Les affiches d’Alsace et de Lorraine, c’est le premier journal bi-hebdomadaire spécialisé pour les insertions légales obligatoires et habilité pour l’ensemble des départements du Bas-Rhin et de la Moselle. Un journal de niche, qui propose quelques articles pointus sur l’art de vivre et la culture.

Je remercie chaleureusement Michel Loetscher pour notre moment d’interview et son excellent article.

Le journal est uniquement disponible en version papier, distribué majoritairement sur abonnement professionnel. Voici la retransmission exhaustive de l’article, publié le 27 avril 2021 dans le numéro 34.

Gros plan sur Audrey Chapot, l’aventure de la totalité

Audrey Chapot propose de renouer avec la plurivactivé de nos ancêtres et de l’adapter à l’état de notre société en envisageant un « métier hybride ». Une occasion de « tomber le costume d’époque » pour « s’actualiser à soi » ?

Qui ne rêverait de « retrouver l’essentiel », à l’heure où nombre de professions se découvrent brutalement « non essentielles » ? Qui ne rêverait de renouer avec un sens profond sous l’apparence et l’écorce des choses ? Le « sens de l’essentiel », serait-ce une affaire d’anthropologue pour redécouvrir un nouveau « tenir-ensemble » dans une « société du mépris » minée par le déni de réalité et de reconnaissance?

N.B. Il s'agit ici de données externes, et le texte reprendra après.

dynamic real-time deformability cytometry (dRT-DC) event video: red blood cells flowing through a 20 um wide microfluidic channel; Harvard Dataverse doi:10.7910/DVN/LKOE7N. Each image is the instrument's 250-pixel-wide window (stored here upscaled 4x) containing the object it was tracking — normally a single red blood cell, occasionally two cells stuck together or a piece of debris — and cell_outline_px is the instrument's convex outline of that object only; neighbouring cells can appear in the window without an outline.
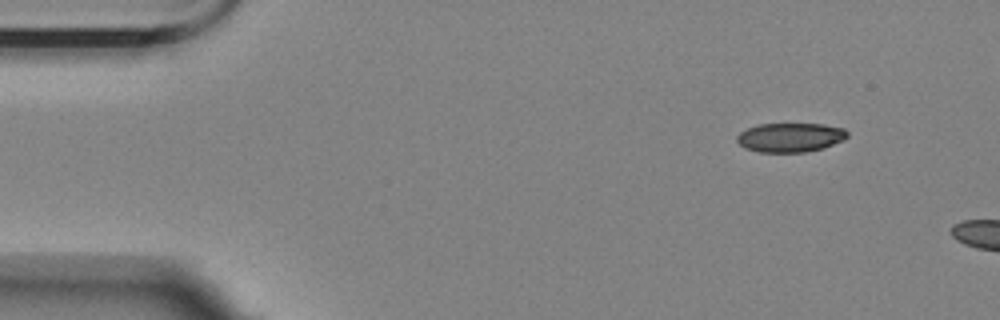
{"species": "Egyptian fruit bat (a non-hibernating species)", "species_latin": "Rousettus aegyptiacus", "temperature_condition": "room temperature", "stored_images_in_passage": 2, "camera_frame_rate_fps": 3000, "um_per_image_px": 0.085, "animal": {"sex": "female"}, "frame": {"image": 1, "passage_image": 1, "time_ms": 0.0, "image_size_px": [1000, 320], "cell_outline_px": [[848, 136], [844, 140], [824, 148], [804, 152], [760, 152], [744, 148], [736, 140], [736, 136], [740, 132], [756, 124], [824, 124], [844, 128], [848, 132]], "centroid_in_image_um": [67.18, 11.68], "position_along_channel_um": 17.8, "area_um2": 18.9}}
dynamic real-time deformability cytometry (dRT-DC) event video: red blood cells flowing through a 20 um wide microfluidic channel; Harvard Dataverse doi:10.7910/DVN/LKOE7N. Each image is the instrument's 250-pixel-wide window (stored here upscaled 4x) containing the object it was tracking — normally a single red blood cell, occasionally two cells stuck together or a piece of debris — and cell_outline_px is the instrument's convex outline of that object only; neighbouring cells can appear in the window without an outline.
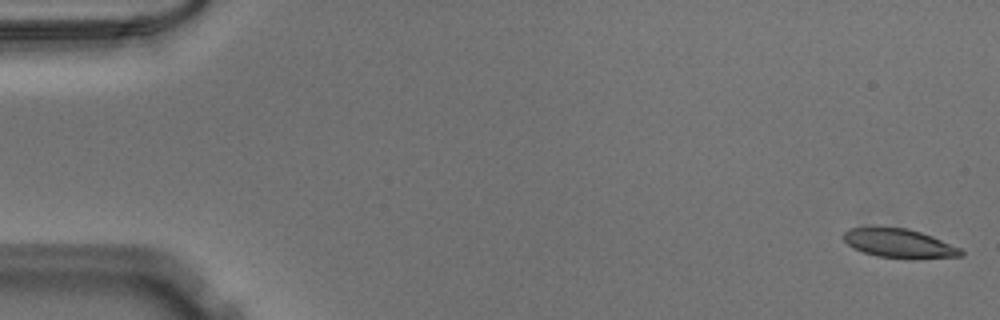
{"species": "Egyptian fruit bat (a non-hibernating species)", "species_latin": "Rousettus aegyptiacus", "temperature_condition": "warm", "stored_images_in_passage": 51, "camera_frame_rate_fps": 3000, "um_per_image_px": 0.085, "animal": {"sex": "male"}, "frame": {"image": 1, "passage_image": 1, "time_ms": 0.0, "image_size_px": [1000, 320], "cell_outline_px": [[964, 256], [916, 260], [876, 256], [852, 248], [840, 236], [848, 228], [872, 224], [876, 224], [908, 228], [932, 236], [960, 248], [964, 252]], "centroid_in_image_um": [76.37, 20.65], "position_along_channel_um": 8.6, "area_um2": 20.98}}
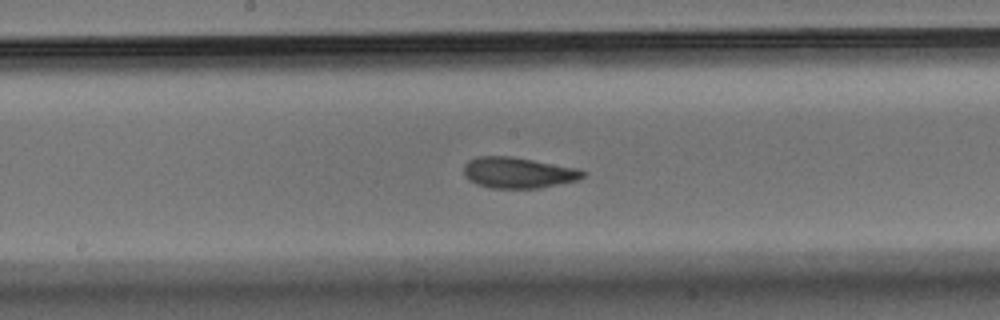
{"frame": {"image": 2, "passage_image": 27, "time_ms": 8.667, "image_size_px": [1000, 320], "cell_outline_px": [[588, 172], [584, 176], [576, 180], [540, 188], [492, 188], [468, 180], [464, 176], [464, 164], [468, 160], [476, 156], [512, 156], [580, 168]], "centroid_in_image_um": [44.06, 14.66], "position_along_channel_um": 204.1, "area_um2": 21.62}}
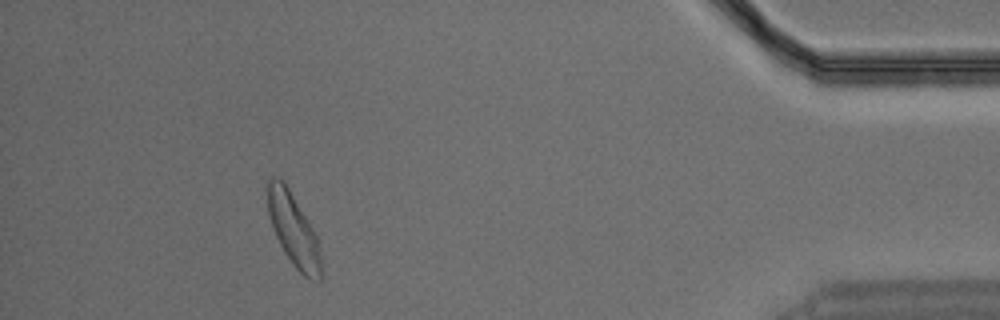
{"frame": {"image": 3, "passage_image": 47, "time_ms": 15.333, "image_size_px": [1000, 320], "cell_outline_px": [[320, 280], [304, 276], [292, 264], [284, 252], [272, 228], [268, 216], [264, 188], [264, 184], [272, 176], [276, 176], [284, 180], [312, 228], [316, 236], [320, 256]], "centroid_in_image_um": [24.84, 19.4], "position_along_channel_um": 410.4, "area_um2": 22.66}}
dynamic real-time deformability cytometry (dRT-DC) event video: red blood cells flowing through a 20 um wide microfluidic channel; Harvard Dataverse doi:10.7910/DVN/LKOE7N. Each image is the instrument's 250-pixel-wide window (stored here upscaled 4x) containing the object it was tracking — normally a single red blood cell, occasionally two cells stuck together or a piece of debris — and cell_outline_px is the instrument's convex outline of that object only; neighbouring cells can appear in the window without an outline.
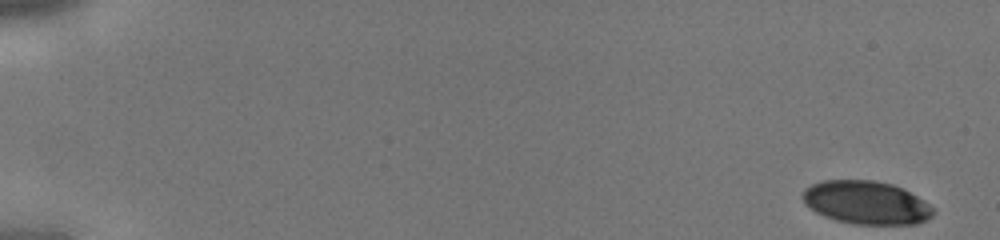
{"species": "human", "species_latin": "Homo sapiens", "temperature_condition": "cold", "stored_images_in_passage": 43, "camera_frame_rate_fps": 3000, "um_per_image_px": 0.085, "donor": {"sex": "male"}, "frame": {"image": 1, "passage_image": 1, "time_ms": 0.0, "image_size_px": [1000, 240], "cell_outline_px": [[936, 212], [932, 216], [916, 224], [852, 224], [836, 220], [824, 216], [816, 212], [804, 204], [800, 196], [804, 188], [812, 184], [824, 180], [872, 180], [892, 184], [904, 188], [924, 200]], "centroid_in_image_um": [73.6, 17.21], "position_along_channel_um": 11.4, "area_um2": 33.12}}
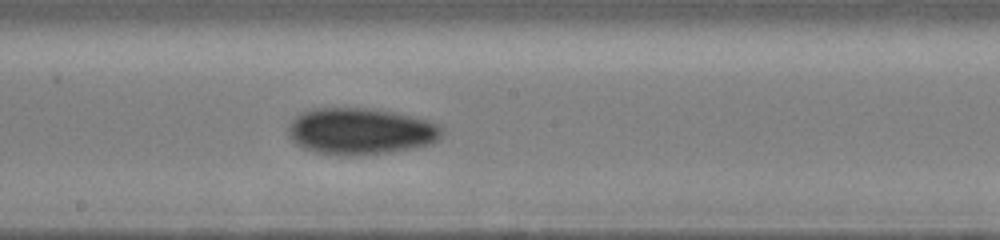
{"frame": {"image": 2, "passage_image": 25, "time_ms": 8.0, "image_size_px": [1000, 240], "cell_outline_px": [[444, 132], [440, 140], [432, 144], [416, 148], [388, 152], [356, 156], [348, 156], [316, 152], [304, 148], [296, 144], [288, 136], [288, 124], [296, 116], [304, 112], [316, 108], [376, 108], [416, 116], [432, 120], [444, 128]], "centroid_in_image_um": [30.73, 11.15], "position_along_channel_um": 217.5, "area_um2": 42.48}}
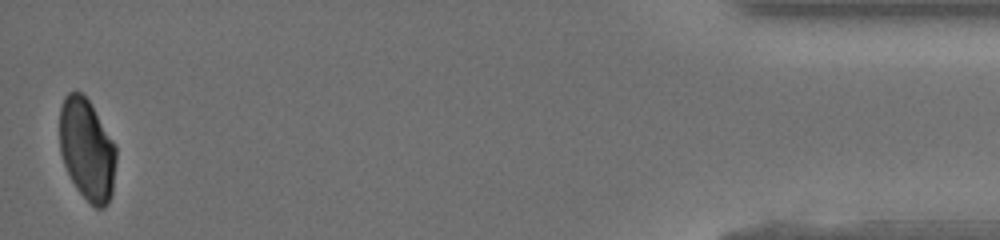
{"frame": {"image": 3, "passage_image": 43, "time_ms": 14.0, "image_size_px": [1000, 240], "cell_outline_px": [[116, 160], [112, 192], [108, 204], [104, 208], [96, 208], [76, 188], [64, 164], [60, 152], [60, 108], [64, 96], [68, 92], [80, 92], [88, 100], [116, 144]], "centroid_in_image_um": [7.4, 12.71], "position_along_channel_um": 427.8, "area_um2": 33.35}}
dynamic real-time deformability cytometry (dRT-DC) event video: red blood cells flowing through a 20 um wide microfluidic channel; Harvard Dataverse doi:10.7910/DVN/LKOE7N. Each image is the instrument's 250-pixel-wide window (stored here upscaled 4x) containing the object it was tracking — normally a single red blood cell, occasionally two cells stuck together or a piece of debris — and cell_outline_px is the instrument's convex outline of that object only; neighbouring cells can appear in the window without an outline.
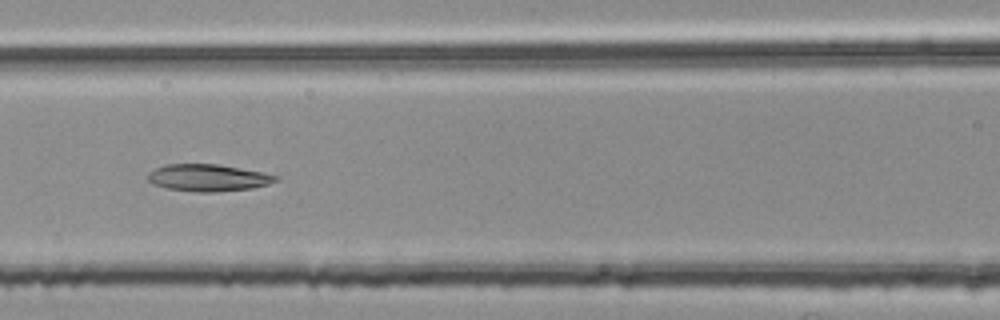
{"species": "common noctule bat (a hibernating species)", "species_latin": "Nyctalus noctula", "temperature_condition": "room temperature", "stored_images_in_passage": 53, "camera_frame_rate_fps": 3000, "um_per_image_px": 0.085, "animal": {"sex": "female", "body_mass_g": 25.1}, "frame": {"image": 1, "passage_image": 24, "time_ms": 7.667, "image_size_px": [1000, 320], "cell_outline_px": [[280, 176], [276, 180], [268, 184], [252, 188], [212, 192], [196, 192], [168, 188], [152, 184], [148, 180], [148, 172], [164, 164], [216, 164], [260, 172]], "centroid_in_image_um": [17.64, 15.11], "position_along_channel_um": 149.0, "area_um2": 19.88}}
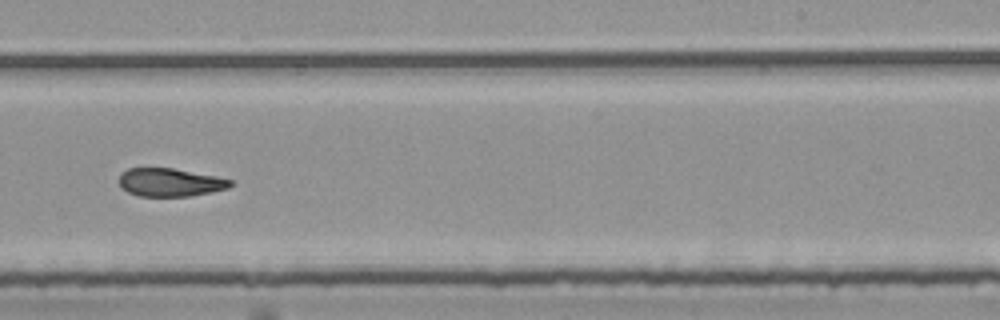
{"frame": {"image": 2, "passage_image": 34, "time_ms": 11.0, "image_size_px": [1000, 320], "cell_outline_px": [[232, 184], [228, 188], [212, 192], [188, 196], [140, 196], [128, 192], [120, 184], [120, 172], [128, 168], [172, 168], [232, 180]], "centroid_in_image_um": [14.43, 15.5], "position_along_channel_um": 274.6, "area_um2": 17.98}}
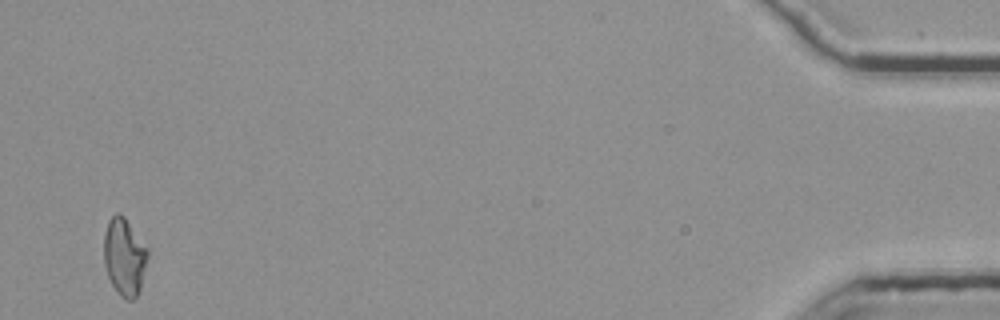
{"frame": {"image": 3, "passage_image": 53, "time_ms": 17.333, "image_size_px": [1000, 320], "cell_outline_px": [[148, 256], [140, 288], [136, 296], [132, 300], [124, 300], [116, 292], [108, 276], [104, 264], [104, 232], [108, 220], [116, 212], [120, 212], [124, 216], [148, 248]], "centroid_in_image_um": [10.56, 21.81], "position_along_channel_um": 424.6, "area_um2": 19.88}, "authors_computed_cell_mechanics": {"area_um2": 19.8832, "velocity_mm_per_s": 3.7913, "shape_relaxation_time_tau1_ms": null, "shape_relaxation_time_tau2_ms": 2.024, "deformation_change_tau1": null, "deformation_change_tau2": 0.1007}}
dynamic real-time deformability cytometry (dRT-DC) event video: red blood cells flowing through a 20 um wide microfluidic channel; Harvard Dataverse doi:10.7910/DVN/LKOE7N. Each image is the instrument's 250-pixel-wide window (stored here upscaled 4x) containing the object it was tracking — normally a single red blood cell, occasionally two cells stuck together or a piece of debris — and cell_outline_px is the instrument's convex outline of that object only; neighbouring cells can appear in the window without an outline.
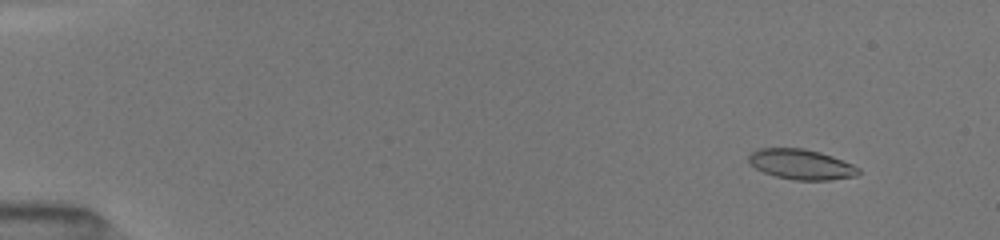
{"species": "common noctule bat (a hibernating species)", "species_latin": "Nyctalus noctula", "temperature_condition": "room temperature", "stored_images_in_passage": 51, "camera_frame_rate_fps": 3000, "um_per_image_px": 0.085, "animal": {"sex": "female", "body_mass_g": 19.5, "forearm_length_mm": 54.1}, "frame": {"image": 1, "passage_image": 5, "time_ms": 1.333, "image_size_px": [1000, 240], "cell_outline_px": [[860, 172], [856, 176], [828, 180], [792, 180], [776, 176], [764, 172], [756, 168], [748, 160], [748, 156], [752, 152], [760, 148], [804, 148], [820, 152], [832, 156], [852, 164], [860, 168]], "centroid_in_image_um": [68.12, 13.97], "position_along_channel_um": 16.9, "area_um2": 19.25}}
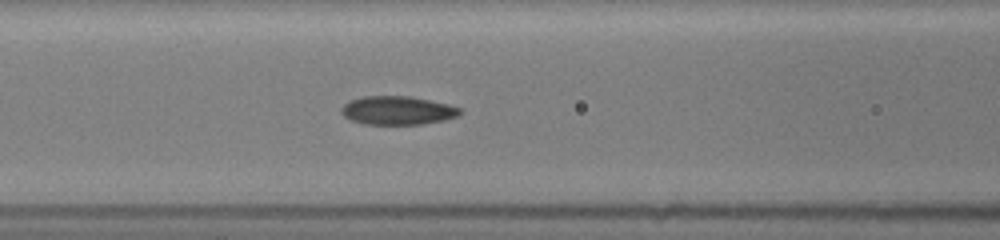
{"frame": {"image": 2, "passage_image": 23, "time_ms": 7.333, "image_size_px": [1000, 240], "cell_outline_px": [[460, 116], [444, 120], [424, 124], [364, 124], [352, 120], [344, 116], [340, 112], [340, 108], [348, 100], [364, 96], [408, 96], [448, 104], [460, 108]], "centroid_in_image_um": [33.76, 9.39], "position_along_channel_um": 132.8, "area_um2": 19.77}}
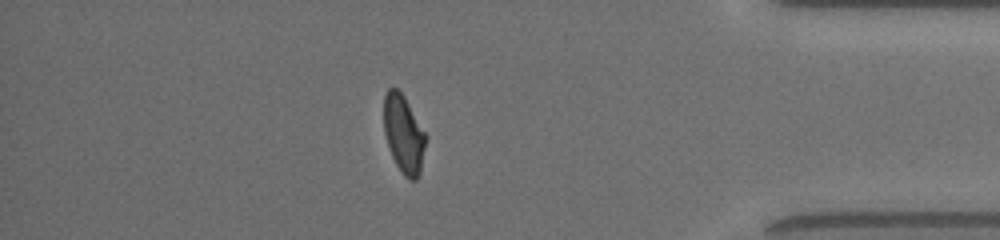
{"frame": {"image": 3, "passage_image": 45, "time_ms": 14.667, "image_size_px": [1000, 240], "cell_outline_px": [[428, 136], [420, 172], [416, 180], [408, 180], [404, 176], [396, 164], [392, 156], [384, 132], [384, 96], [388, 88], [396, 88], [404, 96]], "centroid_in_image_um": [34.33, 11.41], "position_along_channel_um": 400.9, "area_um2": 19.13}, "authors_computed_cell_mechanics": {"area_um2": 19.652, "velocity_mm_per_s": 4.061, "shape_relaxation_time_tau1_ms": 5.5577, "shape_relaxation_time_tau2_ms": 1.3278, "deformation_change_tau1": 0.1581, "deformation_change_tau2": 0.0636}}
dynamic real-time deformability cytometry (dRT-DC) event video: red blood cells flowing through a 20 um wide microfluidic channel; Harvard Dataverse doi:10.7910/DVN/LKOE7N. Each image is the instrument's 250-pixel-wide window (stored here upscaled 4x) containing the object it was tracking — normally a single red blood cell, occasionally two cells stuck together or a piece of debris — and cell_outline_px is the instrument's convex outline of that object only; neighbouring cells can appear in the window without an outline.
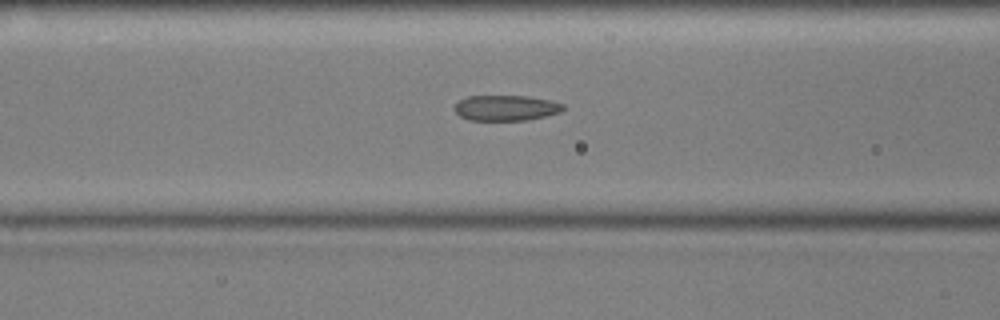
{"species": "common noctule bat (a hibernating species)", "species_latin": "Nyctalus noctula", "temperature_condition": "cold", "stored_images_in_passage": 55, "camera_frame_rate_fps": 3000, "um_per_image_px": 0.085, "animal": {"sex": "male", "body_mass_g": 17.9, "forearm_length_mm": 54.2}, "frame": {"image": 1, "passage_image": 21, "time_ms": 6.667, "image_size_px": [1000, 320], "cell_outline_px": [[564, 108], [560, 112], [528, 120], [468, 120], [460, 116], [452, 108], [460, 100], [468, 96], [528, 96], [552, 100], [564, 104]], "centroid_in_image_um": [43.0, 9.17], "position_along_channel_um": 123.6, "area_um2": 16.18}}
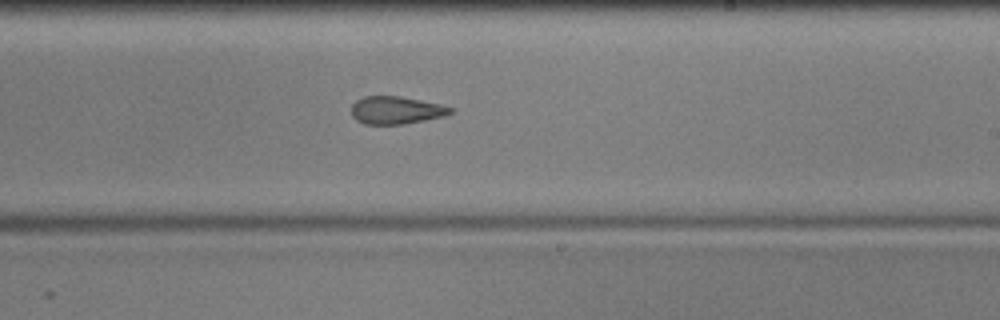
{"frame": {"image": 2, "passage_image": 32, "time_ms": 10.333, "image_size_px": [1000, 320], "cell_outline_px": [[452, 112], [444, 116], [404, 124], [364, 124], [356, 120], [352, 116], [352, 104], [356, 100], [364, 96], [400, 96], [440, 104], [452, 108]], "centroid_in_image_um": [33.63, 9.36], "position_along_channel_um": 255.4, "area_um2": 15.9}}
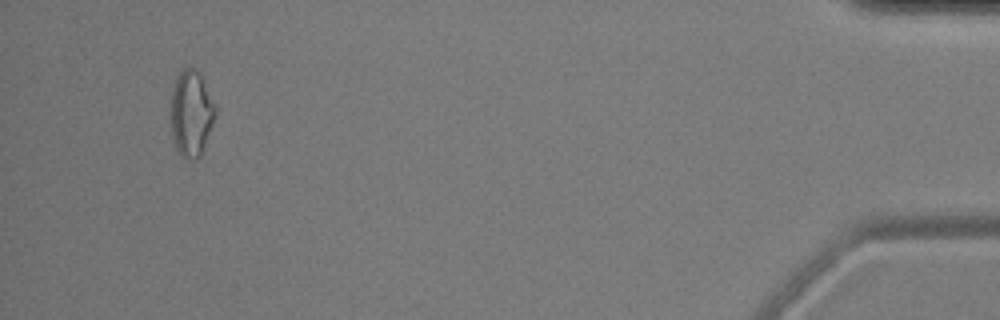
{"frame": {"image": 3, "passage_image": 52, "time_ms": 17.0, "image_size_px": [1000, 320], "cell_outline_px": [[216, 116], [200, 156], [196, 160], [192, 160], [180, 156], [176, 148], [172, 136], [172, 84], [176, 76], [184, 68], [192, 68], [200, 72], [216, 108]], "centroid_in_image_um": [16.26, 9.64], "position_along_channel_um": 418.9, "area_um2": 22.25}, "authors_computed_cell_mechanics": {"area_um2": 17.3978, "velocity_mm_per_s": 3.5959, "shape_relaxation_time_tau1_ms": null, "shape_relaxation_time_tau2_ms": 3.0123, "deformation_change_tau1": null, "deformation_change_tau2": 0.1092}}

Justement, Audrey Chapot se dit volontiers « anthropologue hybride ». Après un double cursus en ethnologie et en civilisation indienne dans l’Hexagone et en Allemagne (Heidelberg), complété par un master « Conseil en organisation » à l’Ecole de management de Lyon, elle crée en 2012 son activité d’aide à la réflexion et de consultation pour accompagner les personnes en transition de vie lors de cette bifurcation paradigmatique qui se précise  : « Je voulais travailler sur l’interculturalité en entreprise. J’ai été consultante interne sur des problématiques de réorganisation, de développement, et de stratégie en relations humaines. J’ai découvert que beaucoup de personnes actives savent faire bien plus que ce que nécessite leur poste de travail. Depuis que la division du travail et l’hyperspécialisation s’est instituée avec l’industrialisation massive de presque tous les champs du quotidien, il y a une perte de sens et de savoir-faire tant pour l’individu que pour l’entreprise. Sans oublier une perte de vision globale et une négation, au moins partielle, de l’intelligence humaine dans sa contribution pour l’activité et la communauté. »

Cette « envie de créer des liens »

Dans son livre auto-édité, Audrey Chapot développe la notion de touche-à-tout face à une conception linéaire, économiste, instrumentale et mécaniste de l’existence fort partagée dans une société de masse qui persiste à s’ignorer en sursis : « Nos ancêtres étaient « naturellement » des touche-à—tout et des slasheurs, c’est-à-dire des personnes qui exerçaient plusieurs activités simultanément. Ainsi, un informaticien salarié en semaine peut s’investir dans la pâtisserie à emporter le week-end… La normalité de nos aïeux, c’était la pluriactivité qui s’exprimait individuellement et collectivement au sein d’une communauté, d’un village ou d’une corporation.  Autrefois, le cumul de plusieurs savoir-faire et activités n’était pas considéré comme relevant d’une éventuelle « instabilité »… S’il y a aujourd’hui tant de crises existentielles, de burn out ou de désirs de reconversion, c’est parce que l’organisation actuelle ne correspond pas à notre nature ancienne et profonde. Elle convenait à la société industrielle qui avait besoin de main d’oeuvre à un stade de son développement orienté vers la consommation de masse. Tout ça ne fait plus sens et nous a éloigné des modes de fonctionnement « naturels » de tous les êtres vivants. Nous sommes vampirisés par la société industrielle, nous subissons cette hyperindustrialisation et une réification de nos vies enfermées dans des spécialisations étriquées. Nous ne disposons pas d’assez de choix et nous avons oublié les logiques organiques naturelles. »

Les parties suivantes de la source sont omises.